Action Alert! 2019 Washington State Budget & Public Lands

Washington legislators are negotiating the state's budgets - which includes funding for our state land management agencies and outdoor programs. Learn more about what's at stake and how you can step up for Washington's state lands.
The Mountaineers The Mountaineers
February 08, 2019
Action Alert! 2019 Washington State Budget & Public Lands

In odd-numbered years (like this one), Washington legislators set the two-year state budget (capitol and operating). Lawmakers are currently negotiating this year’s funding package. Critical provisions for education, human services, infrastructure, and public lands hang in the balance. From the shores of Deception Pass to the Ponderosa pines of Riverside, our state public lands - and the agencies that steward them - need sufficient funding to provide the outdoor experience we know and love.

Now is the time to make our voices heard and champion  funding for Washington’s public lands.

Contact Your State Legislators

Below you’ll find more information about the budget process as well as a list of important funding priorities. Please keep in mind that your letter to legislators will be more impactful if you ask them to support specific measures and explain why they’re important to you.

Budget Process

  • Washington operates on a two-year budget cycle. The budget is finalized in odd numbered years like 2019.
  • The process begins with the governor releasing a proposed budget in December. (You can view Governor Inslee’s December 2018 proposal online.)
  • Starting in January, the state senate and house take the governor’s recommendation into account and negotiate their own budget.
  • In the spring, the state senate and house submit their final budget to the governor (who may veto some or all of the budget).
  • Once the governor signs the budget, it takes effect on July 1. 

Mountaineers Funding Priorities

As Washington State’s population grows, more people are spending time outdoors. We believe funding for state public lands needs to reflect this increasing demand. With that in mind, we support funding that stewards our state public lands and helps more people, especially youth, get outside. 

Funding for state land management agency priorities:

Washington Department of Natural Resources

The Washington Department of Natural Resources (DNR) is the agency tasked with managing our state trust lands. The agency utilizes revenue from timber harvests to provide funding for public institutions like schools, while also balancing conservation and recreation priorities.

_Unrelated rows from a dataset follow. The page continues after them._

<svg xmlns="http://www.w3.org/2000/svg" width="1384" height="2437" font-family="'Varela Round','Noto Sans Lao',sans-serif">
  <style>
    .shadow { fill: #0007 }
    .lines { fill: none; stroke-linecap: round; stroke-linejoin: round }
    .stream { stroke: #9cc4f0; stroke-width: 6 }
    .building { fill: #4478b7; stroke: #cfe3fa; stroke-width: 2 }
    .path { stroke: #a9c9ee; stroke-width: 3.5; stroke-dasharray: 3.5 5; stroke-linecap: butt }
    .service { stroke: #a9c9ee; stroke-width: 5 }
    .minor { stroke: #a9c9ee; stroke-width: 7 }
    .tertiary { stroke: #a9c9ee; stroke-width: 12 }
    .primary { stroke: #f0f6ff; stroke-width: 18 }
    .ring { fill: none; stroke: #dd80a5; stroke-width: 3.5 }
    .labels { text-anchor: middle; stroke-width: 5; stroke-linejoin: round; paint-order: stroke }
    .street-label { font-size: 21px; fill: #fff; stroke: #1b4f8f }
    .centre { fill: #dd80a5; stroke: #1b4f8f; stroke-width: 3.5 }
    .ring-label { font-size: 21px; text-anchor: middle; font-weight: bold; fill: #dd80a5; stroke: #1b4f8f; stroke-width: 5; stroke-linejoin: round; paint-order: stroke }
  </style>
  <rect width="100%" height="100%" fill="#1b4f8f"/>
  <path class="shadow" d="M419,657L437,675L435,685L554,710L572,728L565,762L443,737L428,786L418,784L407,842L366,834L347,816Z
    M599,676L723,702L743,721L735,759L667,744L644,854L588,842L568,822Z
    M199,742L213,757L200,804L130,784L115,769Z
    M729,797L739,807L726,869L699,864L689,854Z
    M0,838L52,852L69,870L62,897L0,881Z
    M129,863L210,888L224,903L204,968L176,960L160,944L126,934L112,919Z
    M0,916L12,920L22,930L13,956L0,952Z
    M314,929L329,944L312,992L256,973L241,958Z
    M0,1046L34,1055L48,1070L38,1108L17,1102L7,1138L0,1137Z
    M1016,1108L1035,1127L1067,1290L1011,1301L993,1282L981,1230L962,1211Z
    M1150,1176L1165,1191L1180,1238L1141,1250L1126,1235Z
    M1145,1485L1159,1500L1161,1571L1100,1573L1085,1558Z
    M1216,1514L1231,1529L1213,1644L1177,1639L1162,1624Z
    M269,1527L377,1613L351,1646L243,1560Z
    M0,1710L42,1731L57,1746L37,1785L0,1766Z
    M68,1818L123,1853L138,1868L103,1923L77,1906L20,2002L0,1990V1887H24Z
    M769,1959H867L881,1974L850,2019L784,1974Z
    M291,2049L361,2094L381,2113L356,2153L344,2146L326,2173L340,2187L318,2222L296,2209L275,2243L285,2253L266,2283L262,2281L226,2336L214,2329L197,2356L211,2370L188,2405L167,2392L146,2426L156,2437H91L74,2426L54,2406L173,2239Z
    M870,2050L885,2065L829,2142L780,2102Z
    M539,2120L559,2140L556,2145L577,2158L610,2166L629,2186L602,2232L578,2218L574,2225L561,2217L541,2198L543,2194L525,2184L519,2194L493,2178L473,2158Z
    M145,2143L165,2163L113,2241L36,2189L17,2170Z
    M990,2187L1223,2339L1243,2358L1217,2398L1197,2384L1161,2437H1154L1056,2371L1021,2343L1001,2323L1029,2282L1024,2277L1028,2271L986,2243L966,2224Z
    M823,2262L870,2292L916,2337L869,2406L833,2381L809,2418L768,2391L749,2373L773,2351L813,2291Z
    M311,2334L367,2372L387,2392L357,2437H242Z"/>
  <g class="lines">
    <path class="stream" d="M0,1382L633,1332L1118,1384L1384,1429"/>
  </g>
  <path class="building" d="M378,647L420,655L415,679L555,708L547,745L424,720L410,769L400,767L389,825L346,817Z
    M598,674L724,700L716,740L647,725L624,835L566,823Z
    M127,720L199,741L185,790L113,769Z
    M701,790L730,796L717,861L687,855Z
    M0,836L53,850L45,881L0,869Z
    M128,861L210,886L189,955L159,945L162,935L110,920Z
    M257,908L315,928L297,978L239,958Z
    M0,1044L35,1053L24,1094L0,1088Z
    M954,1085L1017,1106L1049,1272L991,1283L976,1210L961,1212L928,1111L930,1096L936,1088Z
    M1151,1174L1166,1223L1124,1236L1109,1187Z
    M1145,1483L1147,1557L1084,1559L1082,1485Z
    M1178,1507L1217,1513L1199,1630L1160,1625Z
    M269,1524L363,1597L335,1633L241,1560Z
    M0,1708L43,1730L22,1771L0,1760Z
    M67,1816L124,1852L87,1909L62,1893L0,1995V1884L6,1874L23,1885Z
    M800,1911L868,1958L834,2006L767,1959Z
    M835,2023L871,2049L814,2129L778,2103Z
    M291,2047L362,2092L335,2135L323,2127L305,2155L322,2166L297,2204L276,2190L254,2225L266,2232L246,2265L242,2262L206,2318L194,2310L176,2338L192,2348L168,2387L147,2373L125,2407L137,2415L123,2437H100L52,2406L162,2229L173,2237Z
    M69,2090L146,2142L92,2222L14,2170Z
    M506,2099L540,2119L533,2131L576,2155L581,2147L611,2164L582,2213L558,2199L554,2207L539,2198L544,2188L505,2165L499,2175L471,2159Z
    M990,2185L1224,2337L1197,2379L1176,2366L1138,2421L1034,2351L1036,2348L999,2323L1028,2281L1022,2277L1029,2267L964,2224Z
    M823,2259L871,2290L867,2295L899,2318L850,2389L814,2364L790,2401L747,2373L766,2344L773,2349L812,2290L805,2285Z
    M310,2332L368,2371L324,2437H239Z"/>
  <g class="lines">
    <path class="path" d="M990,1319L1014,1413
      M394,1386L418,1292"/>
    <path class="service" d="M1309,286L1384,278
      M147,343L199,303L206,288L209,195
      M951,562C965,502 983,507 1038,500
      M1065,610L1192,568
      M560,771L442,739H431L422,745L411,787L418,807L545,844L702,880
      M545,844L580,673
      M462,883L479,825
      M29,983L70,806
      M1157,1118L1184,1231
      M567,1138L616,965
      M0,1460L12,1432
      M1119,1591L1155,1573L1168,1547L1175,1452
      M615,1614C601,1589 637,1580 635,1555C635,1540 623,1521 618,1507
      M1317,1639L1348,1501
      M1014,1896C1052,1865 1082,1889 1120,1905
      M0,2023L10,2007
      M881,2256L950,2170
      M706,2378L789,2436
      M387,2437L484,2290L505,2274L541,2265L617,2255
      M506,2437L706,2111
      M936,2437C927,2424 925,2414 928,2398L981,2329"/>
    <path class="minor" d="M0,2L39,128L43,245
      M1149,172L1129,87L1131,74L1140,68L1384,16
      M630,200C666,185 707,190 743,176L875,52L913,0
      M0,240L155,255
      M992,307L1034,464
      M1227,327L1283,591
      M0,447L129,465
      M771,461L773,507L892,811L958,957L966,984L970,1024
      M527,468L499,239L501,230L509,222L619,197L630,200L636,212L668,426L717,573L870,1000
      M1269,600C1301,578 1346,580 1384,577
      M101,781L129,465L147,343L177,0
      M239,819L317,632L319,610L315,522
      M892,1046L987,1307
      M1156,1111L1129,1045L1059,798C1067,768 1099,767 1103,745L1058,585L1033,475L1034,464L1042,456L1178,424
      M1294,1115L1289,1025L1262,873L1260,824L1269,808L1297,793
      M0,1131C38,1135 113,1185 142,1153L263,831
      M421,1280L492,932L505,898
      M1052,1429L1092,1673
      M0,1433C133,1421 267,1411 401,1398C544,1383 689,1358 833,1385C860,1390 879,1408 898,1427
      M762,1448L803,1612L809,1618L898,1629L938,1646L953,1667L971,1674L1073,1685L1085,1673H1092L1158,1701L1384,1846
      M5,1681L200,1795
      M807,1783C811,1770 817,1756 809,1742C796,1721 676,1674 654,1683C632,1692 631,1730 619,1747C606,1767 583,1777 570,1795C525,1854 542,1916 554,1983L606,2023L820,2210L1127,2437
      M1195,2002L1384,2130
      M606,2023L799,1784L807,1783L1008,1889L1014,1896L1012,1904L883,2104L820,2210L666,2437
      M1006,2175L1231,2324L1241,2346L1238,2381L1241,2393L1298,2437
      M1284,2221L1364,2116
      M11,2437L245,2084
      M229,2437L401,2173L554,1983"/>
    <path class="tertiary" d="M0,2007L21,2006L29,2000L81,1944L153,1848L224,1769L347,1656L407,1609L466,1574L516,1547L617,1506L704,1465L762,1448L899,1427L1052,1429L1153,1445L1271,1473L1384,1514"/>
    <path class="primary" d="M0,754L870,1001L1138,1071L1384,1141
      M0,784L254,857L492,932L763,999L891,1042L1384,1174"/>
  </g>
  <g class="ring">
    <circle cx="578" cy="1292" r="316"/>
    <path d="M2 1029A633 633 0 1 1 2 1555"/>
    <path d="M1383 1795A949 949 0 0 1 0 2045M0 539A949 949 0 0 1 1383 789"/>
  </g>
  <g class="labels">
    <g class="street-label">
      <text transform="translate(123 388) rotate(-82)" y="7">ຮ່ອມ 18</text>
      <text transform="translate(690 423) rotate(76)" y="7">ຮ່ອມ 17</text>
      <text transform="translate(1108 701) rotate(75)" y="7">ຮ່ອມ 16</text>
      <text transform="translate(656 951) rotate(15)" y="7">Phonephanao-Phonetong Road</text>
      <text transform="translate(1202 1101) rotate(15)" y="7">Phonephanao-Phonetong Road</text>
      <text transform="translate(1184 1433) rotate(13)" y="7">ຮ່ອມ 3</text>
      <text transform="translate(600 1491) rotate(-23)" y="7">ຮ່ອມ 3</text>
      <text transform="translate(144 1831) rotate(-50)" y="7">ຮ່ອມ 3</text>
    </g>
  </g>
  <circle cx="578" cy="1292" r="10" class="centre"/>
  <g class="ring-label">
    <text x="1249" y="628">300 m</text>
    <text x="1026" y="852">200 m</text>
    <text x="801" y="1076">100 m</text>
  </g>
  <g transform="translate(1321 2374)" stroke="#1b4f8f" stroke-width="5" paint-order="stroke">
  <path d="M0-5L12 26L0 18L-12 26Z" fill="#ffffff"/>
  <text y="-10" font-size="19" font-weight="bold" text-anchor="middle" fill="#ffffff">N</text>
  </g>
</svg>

We support DNR's budget request for the following outdoor recreation funds:

  • $3.9 million for their Outdoor Recreation and Community Engagement program
    • Despite Washington’s outdoor recreation industry providing 200,000 jobs and generating $21 billion in annual economic activity, DNR has been forced to close more than 30 recreation sites since 2008. DNR will use this program to fund a number of positions including “10 new employees in regional positions to support maintenance, manage volunteers, expand recreational opportunities, and provide education and enforcement. [As well as ] 3 outreach professionals to work with partners to educate the public about recreation opportunities and the importance of public lands and working forests, recruit volunteers for maintenance, and increase visits to state recreation areas.”
  • $8.5 million for the sustainable recreation program
    • These funds will be used to “…to complete more than 60 small-to-mid-sized recreation projects across the state to address safety, make community-supported improvements, and upgrade existing facilities. This request continues the department’s support of public access in an environmentally sustainable manner working in concert with DNR’s trust objectives.”
    • Learn more on the WA DNR website

Washington State Parks

We support WA State Parks’ $120.6 million capital budget request. From sea kayaking at Hope Island State Park to climbing at Olahee State Park, these lands are a vital part of the outdoor experience and an essential space for Mountaineers courses and activities.

Washington Department of Fish and Wildlife (WDFW)

We support funding WDFW with $30 million to fill their operating shortfall and an additional $28 million to improve their services. Although many recreationists may not realize it, WDFW manages wild places throughout the state, including high-use climbing areas like Vantage and Tieton, mountain biking areas like Joe Watt Canyon and Manastash Ridge, and hundreds of water access sites for kayaking. The agency needs funding to close their budget shortfall and continue supporting these experiences.

funding for programs that promote conservation, recreation and getting youth outdoors

Washington Wildlife and Recreation Program (WWRP)

We support funding for WWRP at the $130 million level. WWRP serves as our state’s premier grant program, providing matching funds to create new local and state parks, develop trails, protect wildlife habitat, conserve forests, and more.

No Child Left Inside

We support allocating $1.5 million for the WA State Recreation and Conservation Office (RCO) to manage No Child Left Inside (NCLI), a grant program which helps kids experience the outdoors. Over the past decade, we’ve advocated for the creation and continuation of this vital program. We’re proud of its success, and the example it’s set nationally. Four states, including California, Oregon, Nevada, and Minnesota, have all introduced NCLI bills this year. We believe every child has the right to experience nature, and that developing this connection is key to creating future public lands advocates.

The Mountaineers are beneficiaries of this program, and it's allowed us to expand our Mountain Workshops programming in our Tacoma and Kitsap branches. This year the grant will allow us to serve over 400 youth through partnerships with nine youth-serving organizations.